## Dataset entries
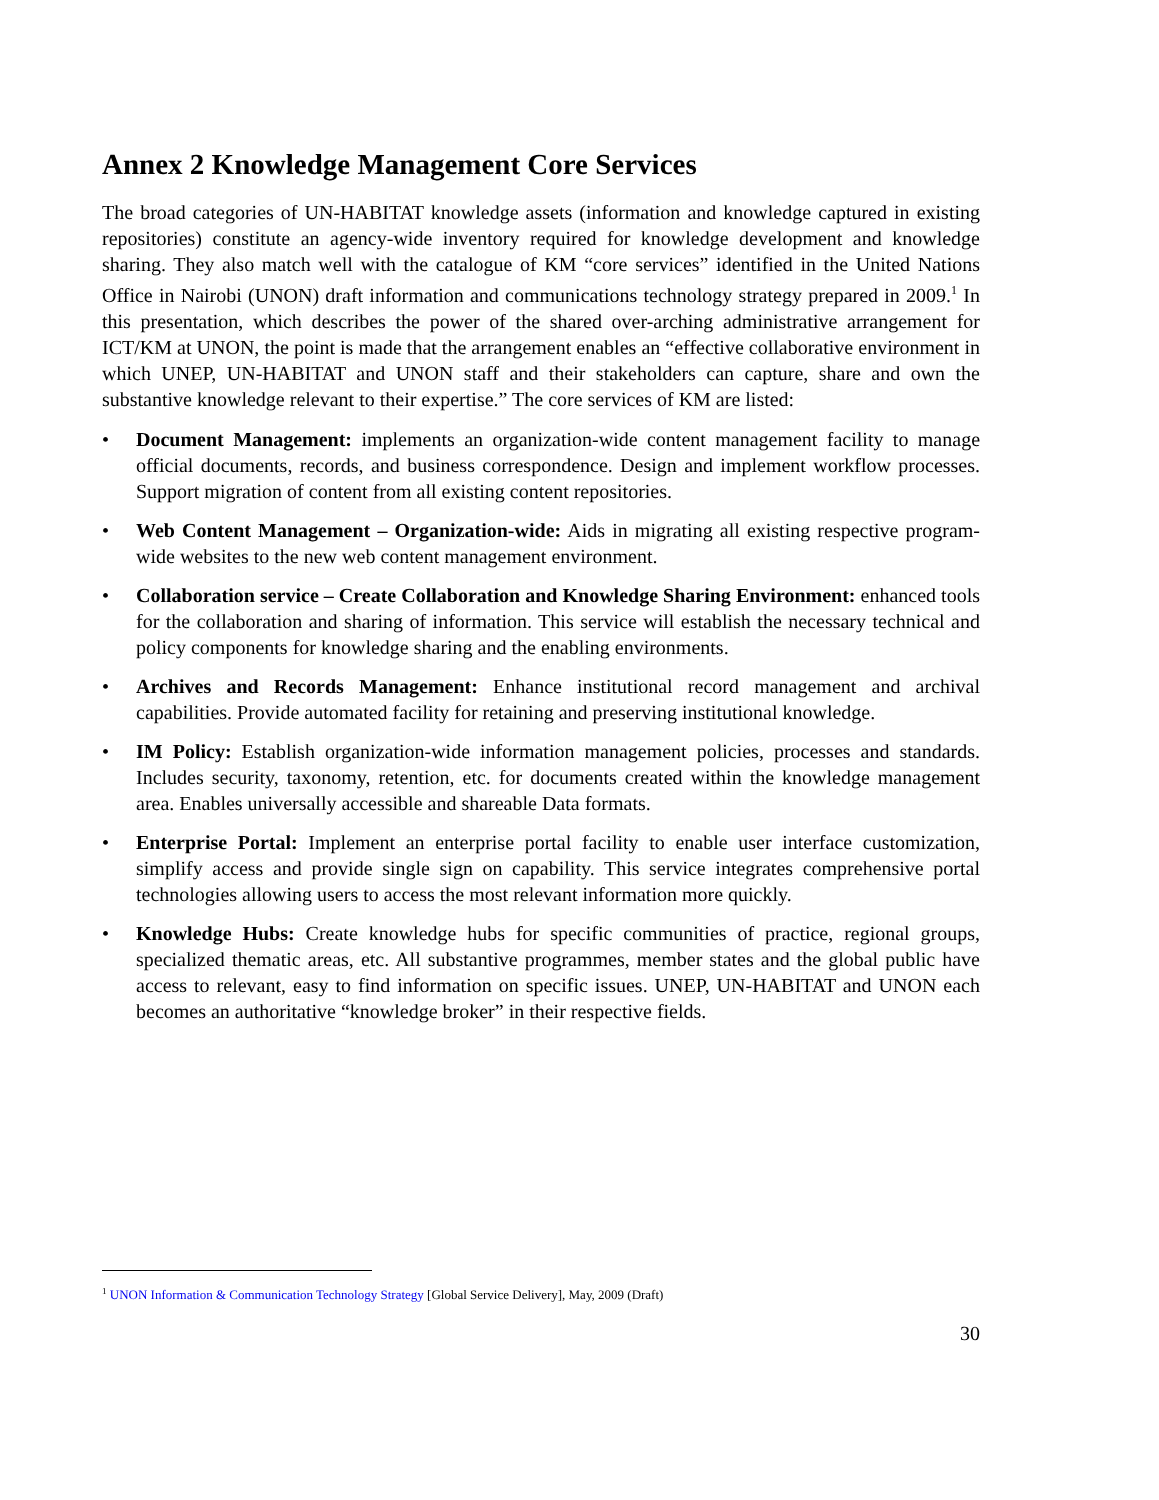Annex 2 Knowledge Management Core Services
The broad categories of UN-HABITAT knowledge assets (information and knowledge captured in existing repositories) constitute an agency-wide inventory required for knowledge development and knowledge sharing. They also match well with the catalogue of KM “core services” identified in the United Nations Office in Nairobi (UNON) draft information and communications technology strategy prepared in 2009.<sup>1</sup> In this presentation, which describes the power of the shared over-arching administrative arrangement for ICT/KM at UNON, the point is made that the arrangement enables an “effective collaborative environment in which UNEP, UN-HABITAT and UNON staff and their stakeholders can capture, share and own the substantive knowledge relevant to their expertise.” The core services of KM are listed:
• Document Management: implements an organization-wide content management facility to manage official documents, records, and business correspondence. Design and implement workflow processes. Support migration of content from all existing content repositories.
• Web Content Management – Organization-wide: Aids in migrating all existing respective program-wide websites to the new web content management environment.
• Collaboration service – Create Collaboration and Knowledge Sharing Environment: enhanced tools for the collaboration and sharing of information. This service will establish the necessary technical and policy components for knowledge sharing and the enabling environments.
• Archives and Records Management: Enhance institutional record management and archival capabilities. Provide automated facility for retaining and preserving institutional knowledge.
• IM Policy: Establish organization-wide information management policies, processes and standards. Includes security, taxonomy, retention, etc. for documents created within the knowledge management area. Enables universally accessible and shareable Data formats.
• Enterprise Portal: Implement an enterprise portal facility to enable user interface customization, simplify access and provide single sign on capability. This service integrates comprehensive portal technologies allowing users to access the most relevant information more quickly.
• Knowledge Hubs: Create knowledge hubs for specific communities of practice, regional groups, specialized thematic areas, etc. All substantive programmes, member states and the global public have access to relevant, easy to find information on specific issues. UNEP, UN-HABITAT and UNON each becomes an authoritative “knowledge broker” in their respective fields.
<sup>1</sup> UNON Information & Communication Technology Strategy [Global Service Delivery], May, 2009 (Draft)
30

## What to work on
Copy out the entries exactly. No pictures.

## Solution to this task
Annex 2 Knowledge Management Core Services
The broad categories of UN-HABITAT knowledge assets (information and knowledge captured in existing repositories) constitute an agency-wide inventory required for knowledge development and knowledge sharing. They also match well with the catalogue of KM “core services” identified in the United Nations Office in Nairobi (UNON) draft information and communications technology strategy prepared in 2009.<sup>1</sup> In this presentation, which describes the power of the shared over-arching administrative arrangement for ICT/KM at UNON, the point is made that the arrangement enables an “effective collaborative environment in which UNEP, UN-HABITAT and UNON staff and their stakeholders can capture, share and own the substantive knowledge relevant to their expertise.” The core services of KM are listed:
• Document Management: implements an organization-wide content management facility to manage official documents, records, and business correspondence. Design and implement workflow processes. Support migration of content from all existing content repositories.
• Web Content Management – Organization-wide: Aids in migrating all existing respective program-wide websites to the new web content management environment.
• Collaboration service – Create Collaboration and Knowledge Sharing Environment: enhanced tools for the collaboration and sharing of information. This service will establish the necessary technical and policy components for knowledge sharing and the enabling environments.
• Archives and Records Management: Enhance institutional record management and archival capabilities. Provide automated facility for retaining and preserving institutional knowledge.
• IM Policy: Establish organization-wide information management policies, processes and standards. Includes security, taxonomy, retention, etc. for documents created within the knowledge management area. Enables universally accessible and shareable Data formats.
• Enterprise Portal: Implement an enterprise portal facility to enable user interface customization, simplify access and provide single sign on capability. This service integrates comprehensive portal technologies allowing users to access the most relevant information more quickly.
• Knowledge Hubs: Create knowledge hubs for specific communities of practice, regional groups, specialized thematic areas, etc. All substantive programmes, member states and the global public have access to relevant, easy to find information on specific issues. UNEP, UN-HABITAT and UNON each becomes an authoritative “knowledge broker” in their respective fields.
<sup>1</sup> UNON Information & Communication Technology Strategy [Global Service Delivery], May, 2009 (Draft)
30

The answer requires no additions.